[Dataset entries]
|---|

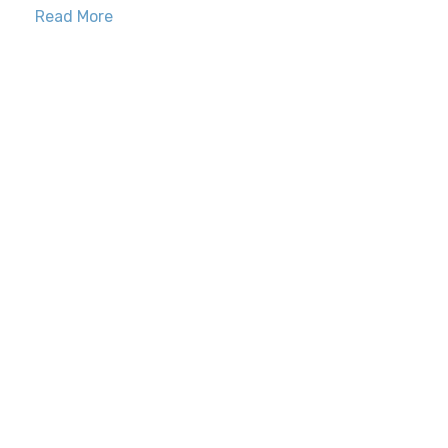
Read More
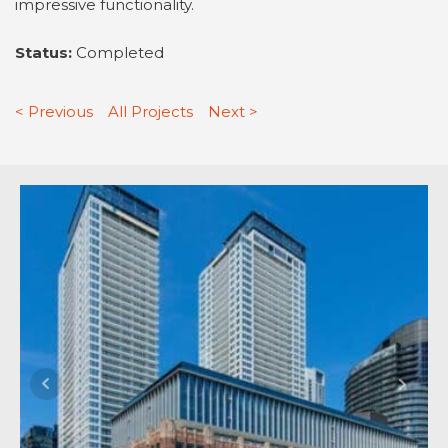
impressive functionality.
Status:
Completed
< Previous
All Projects
Next >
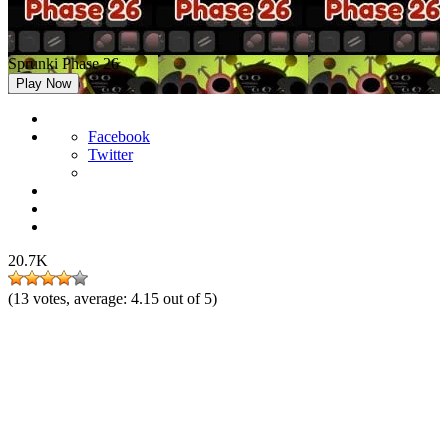
Sprunki Phase 26
Play Now
Facebook
Twitter
20.7K
(
13
votes, average:
4.15
out of 5)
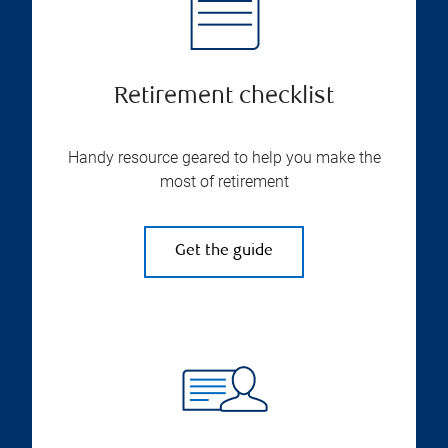
Retirement checklist
Handy resource geared to help you make the
most of retirement
Get the guide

|---|

• WHAT NEEDS TO BE DONE: Your output should be the records above, duplicated exactly and picture-free.

• ANSWER SECTION:
Read More
impressive functionality.
Status:
Completed
< Previous
All Projects
Next >
Sprunki Phase 26
Play Now
Facebook
Twitter
20.7K
(
13
votes, average:
4.15
out of 5)
Retirement checklist
Handy resource geared to help you make the
most of retirement
Get the guide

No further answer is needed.